GUILLERMO LUPPI: “Juan del Encina and converso Identity in Early Music Historiography”
As suggested, I will discuss how Juan del Encina’s (1468-1529) converso identity is reflected in his literary and musical works, particularly in his Cancionero (Salamanca 1496), and explore the challenges figures like him still pose to musicology.
DARIA KOZHANOVA: “Rethinking the National Canon with Jewish Italian Authors: Marina Jarre and Helena Janeczek”
This overview presentation will focus on some contemporary Jewish Italian writers — Marina Jarre (1925-2016) and Helena Janeczek — and suggest that their work can productively challenge the national-based approaches to Italian literature and the very notion of the Italian nation as such. The talk will foreground how their texts reflect their diverse backgrounds — Jarre was born in Riga to an Italian (Waldensian) mother and a Latvian-Russian-Jewish father, while Janeczek, a native of Munich, comes from a Polish-Jewish family — multilingual writing (combined with a choice to write in Italian), and transnational literary affiliations. All these features, testifying to the multiplicity of their identities (including but not to limited to their Jewishness), make it inadequate to inscribe Jarre and Janeczek into the exclusively Italian literary tradition and to claim their Italian national belonging — given the importance of literary canon for the crafting of the idea of Italian nation. The final remarks about recent reception of their novels in translation in the Anglo-American context will reveal further contradictions of the idea of “literary Italianness” that circulates outside Italy.

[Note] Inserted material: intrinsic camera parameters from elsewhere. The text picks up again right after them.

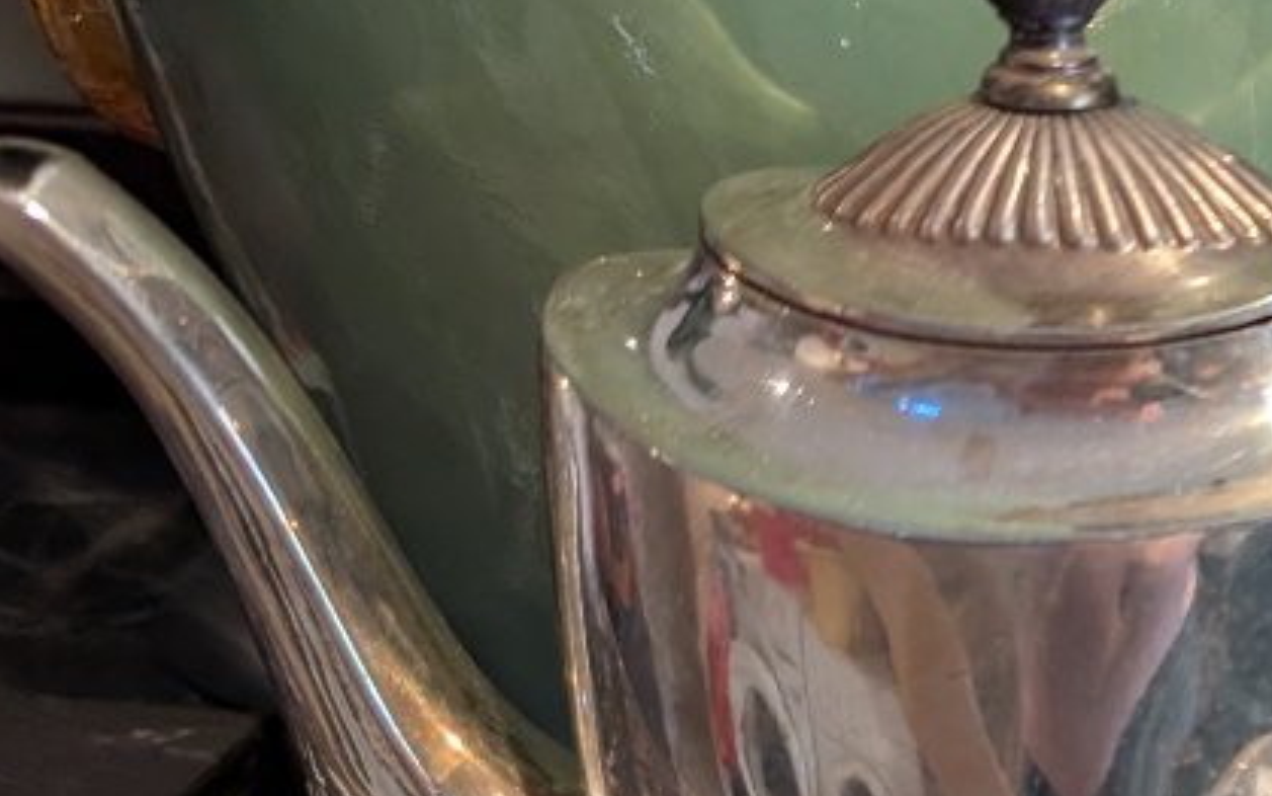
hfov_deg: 24.3
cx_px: 1694
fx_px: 2531
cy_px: 1066
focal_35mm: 73
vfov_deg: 16.7
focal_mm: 6.9
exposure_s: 1/100
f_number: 1.68
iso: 332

Abigail Emerson is Hebrew Bible/Old Testament PhD student in Duke’s Graduate Program in Religion. She earned a BA with distinction from Yale University in 2014 and an MA in Judaism and Christianity in Antiquity (tannaitic midrash halakhah) from the University of Virginia in 2020. She studies both Bibles as material objects and also biblical rhetorics of text provenance: speeches quoted, tablets smashed, scrolls inscribed. In the summer of 2021, she represented Duke’s Manuscript Migration Lab at the Authoritative Texts and their Reception Research Group at the University of Oslo under the Lab’s director Jennifer Knust. She and Knust also co-authored an exhibit in Perkins Library on MS 013, a holding in the Rubenstein’s Hebrew manuscript collection. Her dissertation will focus on divine quotation in the book of Leviticus and its function as a rhetoric of text provenance.